> **Extrait de page**:
======
Tout proche, presqu’en face à vrai dire, une adresse mixte invitait toute la population sexuée à se rencontrer dans un établissement clairement déclaré « ciné porno » : « Le Strasbourg, 1 salle au 8 boulevard BonneNouvelle ».
Une salle… Détail important. Une fois assis, on est moins tenté de quitter la place pour aller voir ailleurs. C’est autant le cas si le film est meilleur ou le voisin plus joli ou encore moins timoré. On fait le plus souvent avec. Et cela se joue ainsi.
Sans manière, sans prétention, et parfois hélas aussi sans prévention. La sexualité est gratuite et libre Le film, hétéro, assez souvent humoristique, un prétexte.
Là, comme ailleurs. La Scala par exemple, « 2 salles au 13 boulevard de Strasbourg », café concert construit en 1873, inspiré de la Scala de Milan (quand même !) vit se produire Mistinguett (et ses gambettes) et programma des revues populaires, dont l’inénarrable Paris fin de sexe, absolument prémonitoire puisque l’endroit devint un des cinémas les plus chauds de la capitale en 1977 et, en 2016, un « un théâtre d’art privé au service de la création. » Ce qu’il était, dès l’origine. A chaque époque ses spécificités. Et ses excentricités. L’église universelle du royaume de Dieu n’avait-elle pas acquis La Scala en 1999 pour en faire un temple ?
Spécificité première de ces cinémas X, un brassage sociétal incomparable, entre la rue Saint-Denis, la rue du Sentier, le Passage du Caire et Strasbourg-Saint-Denis, toutes les franges multi culturelles d’une France multiraciale, en expansion dans les années 1970, se retrouvent là, tout simplement et, sympathiquement, tous statuts sociaux confondus.
En fait, les 70s ont d’abord marqué l’inexorable avènement du « porno ». Deep throat – Gorge profonde – de Gerard Damiano a fait « le buzz » et ce partout dans le monde en 1972. On y vante des amours libérées où les corps s’affichent avec jubilation, clairement, complètement. Au féminin. Et au masculin. Le vigoureux – et très moustachu – Harry Reems devient une icône mixte. Il inspire. Jean-Pierre Armand en France, par exemple, ex « Mister France 1970 », surnommé « La légende ». A son actif : 7000 films X, 15000 femmes, 35 ans de carrière et un nombre incalculable de scènes de « partouzes » au programme de : La Clinique des fantasmes (1978) ; Dans la chaleur de Saint-Tropez (1982) ; Tintin chez les négros (1998). Des titres qui disent et montrent tout, avec une insouciante, voire inconsciente diversité que la censure actuelle interdirait, sous tous les prétextes.
======
> **Données extraites**:
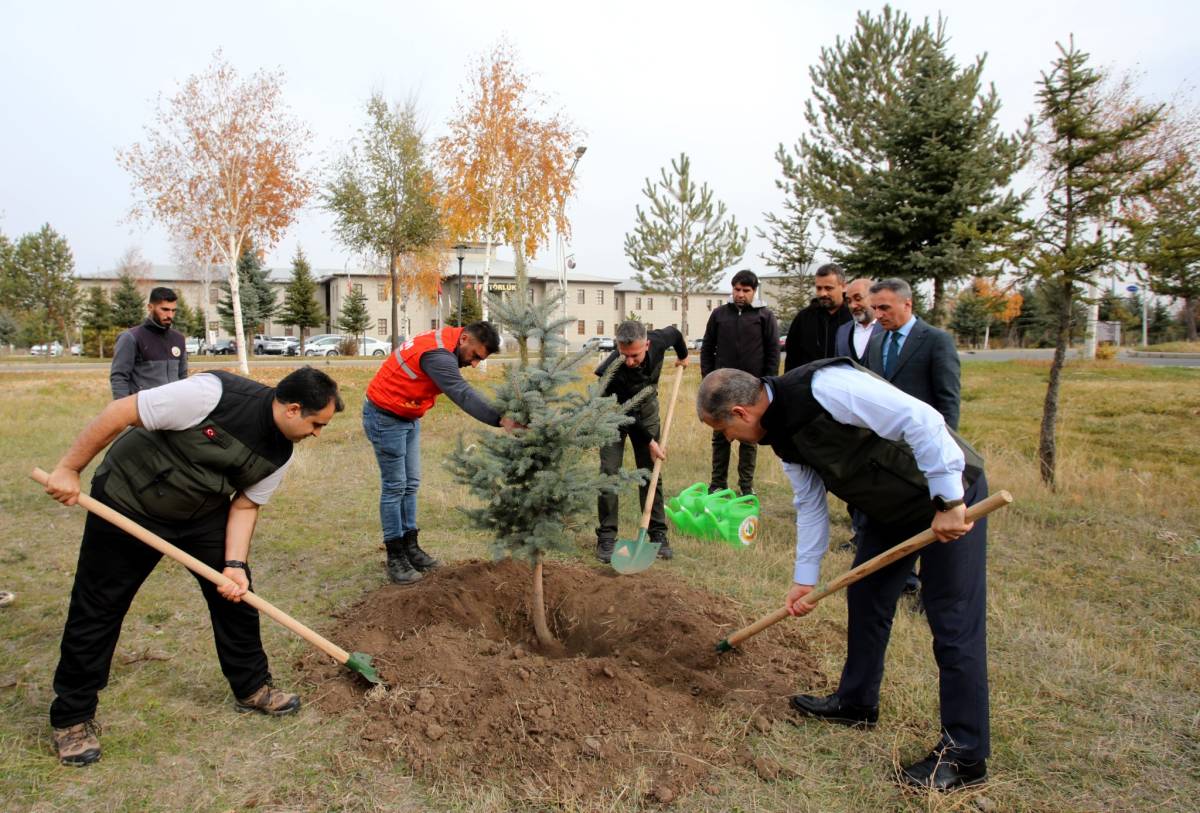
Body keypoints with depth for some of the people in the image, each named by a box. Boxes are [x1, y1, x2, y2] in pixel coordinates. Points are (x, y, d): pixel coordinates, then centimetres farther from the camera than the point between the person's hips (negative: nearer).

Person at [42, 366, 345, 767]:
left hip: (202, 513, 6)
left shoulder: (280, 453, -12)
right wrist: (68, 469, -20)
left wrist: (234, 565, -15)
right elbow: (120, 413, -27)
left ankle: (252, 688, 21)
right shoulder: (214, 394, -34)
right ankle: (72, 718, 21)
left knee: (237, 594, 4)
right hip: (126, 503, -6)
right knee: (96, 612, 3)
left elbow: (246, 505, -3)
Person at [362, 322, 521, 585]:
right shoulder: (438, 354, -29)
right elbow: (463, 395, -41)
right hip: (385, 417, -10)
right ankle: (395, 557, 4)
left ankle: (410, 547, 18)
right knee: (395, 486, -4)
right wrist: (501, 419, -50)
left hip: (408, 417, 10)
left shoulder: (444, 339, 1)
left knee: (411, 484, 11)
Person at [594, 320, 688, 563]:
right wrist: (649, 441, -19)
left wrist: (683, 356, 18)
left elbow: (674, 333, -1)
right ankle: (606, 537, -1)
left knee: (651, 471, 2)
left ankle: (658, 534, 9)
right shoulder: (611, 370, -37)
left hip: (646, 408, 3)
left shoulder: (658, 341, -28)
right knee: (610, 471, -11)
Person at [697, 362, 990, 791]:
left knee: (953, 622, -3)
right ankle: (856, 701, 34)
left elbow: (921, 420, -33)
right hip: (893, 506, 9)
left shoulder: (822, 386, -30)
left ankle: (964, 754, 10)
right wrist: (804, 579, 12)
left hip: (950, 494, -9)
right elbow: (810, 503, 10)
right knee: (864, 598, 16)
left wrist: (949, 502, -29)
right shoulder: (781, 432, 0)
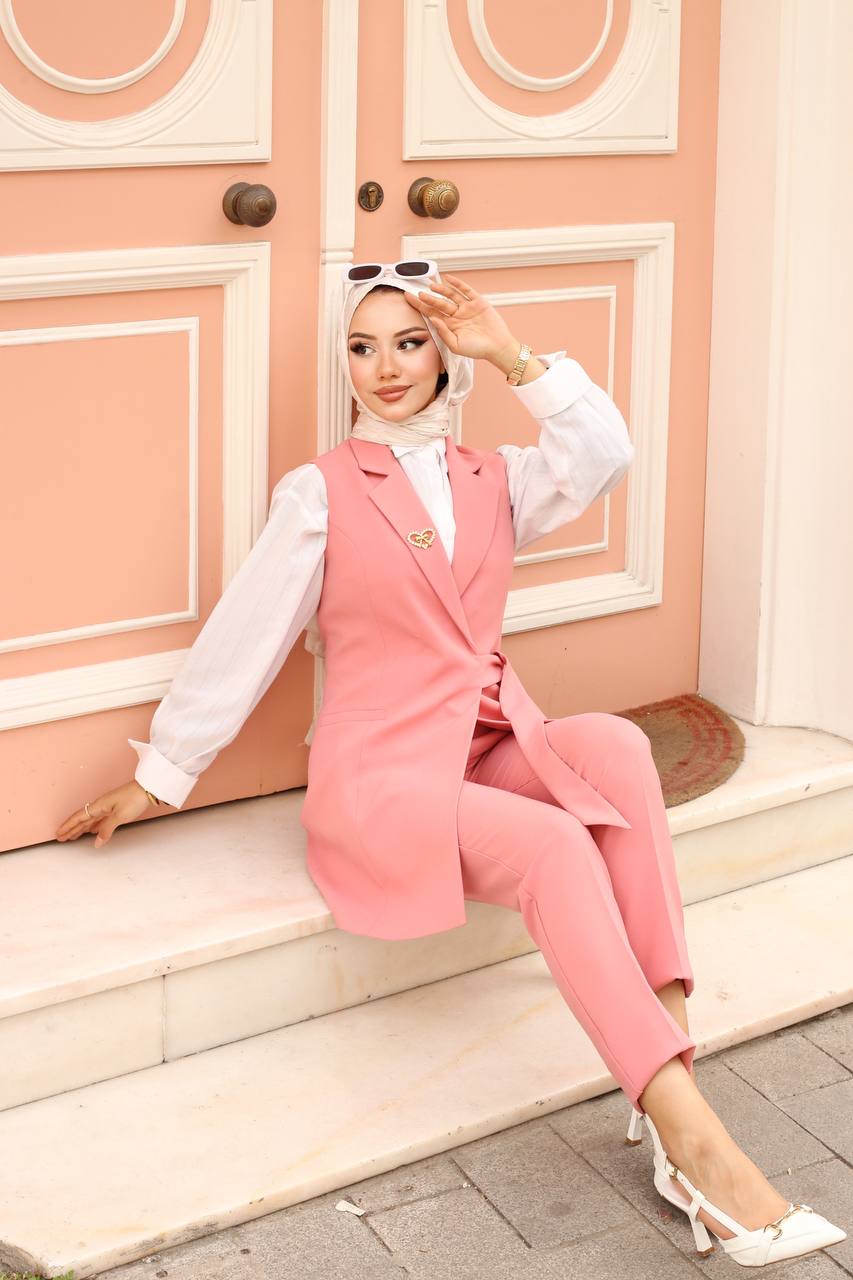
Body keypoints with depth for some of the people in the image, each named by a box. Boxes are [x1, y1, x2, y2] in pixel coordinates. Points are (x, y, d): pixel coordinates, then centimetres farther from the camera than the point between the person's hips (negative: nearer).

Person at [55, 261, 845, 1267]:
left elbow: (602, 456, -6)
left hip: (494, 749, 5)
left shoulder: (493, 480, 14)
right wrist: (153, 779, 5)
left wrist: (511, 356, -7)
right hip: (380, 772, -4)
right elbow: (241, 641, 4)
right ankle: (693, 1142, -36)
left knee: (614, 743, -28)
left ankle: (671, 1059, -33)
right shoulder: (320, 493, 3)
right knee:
======
> **Consignes**:
A: Selon le texte sur les cinémas X parisiens, en quelle année La Scala fut-elle construite ?
B: Poursuivez le texte sur les cinémas X parisiens à la suite de sa dernière phrase.
Le matériau placé après le texte est indépendant de celui-ci.

> **Réponses attendues**:
A: En 1873.

B:
Des films « hétéros » qui exhibent de joyeuses parties carrées, en toute camaraderie (Dominique Aveline, Roberto Malone, Marc Barrow, Zenza Raggi… ), scènes bi pas forcément proscrites (Robert Leray, ex-doublure lumière de Jean Gabin en est un spécialiste assumé, autant que Piotr Stanislas, partenaire et meilleur ami de Jean-Pierre Armand, qui ajoute à son palmarès « reverse » l’auto-fellation en version grand-écran). Tous ces ingrédients favorisent un libertinage sans complexe dans les salles qui se multiplient alors à Paris, et partout ailleurs. On y joue. Et on y jouit. Sans complexe, comme le voisin.
Chacun a son adresse, et son quartier. Le Latin attire naturellement une tranche plus restreinte, comme le Bastille-Palace, 4 boulevard Richard-Lenoir. Trop visibles peut-être, en dépit de devantures aguicheuses. Ceux, près des gares, sont favorisés, entre deux trains, par les passagers en transit…
La multiplicité grandissante des Clubs dans les années 80, la surenchère immobilière, l’arrivée d’internet tuent peu à peu ces commerces de proximité, stricto sensu. Le dernier, à tout le moins officiellement, Le Beverley, a fermé ses portes parisiennes le 23 février 2019. Les Atlas, 20 boulevard de Clichy à Pigalle, résiste en dépit d’une programmation indigente. Exception véritablement nationale, le cinéma L’Aquitain, 229 Cours de la Marne, à Bordeaux, garde la fierté de ce qu’il est. On y vient de la gare, favorablement proche, et de toutes les régions plus ou moins avoisinantes, tant l’accueil et la fonction sont au diapason des films à l’affiche, où défilent presqu’avec nostalgie les stars d’un cinéma rendu muet dans les années 1990, au profit d’une solitude avérée pour un spectateur isolé.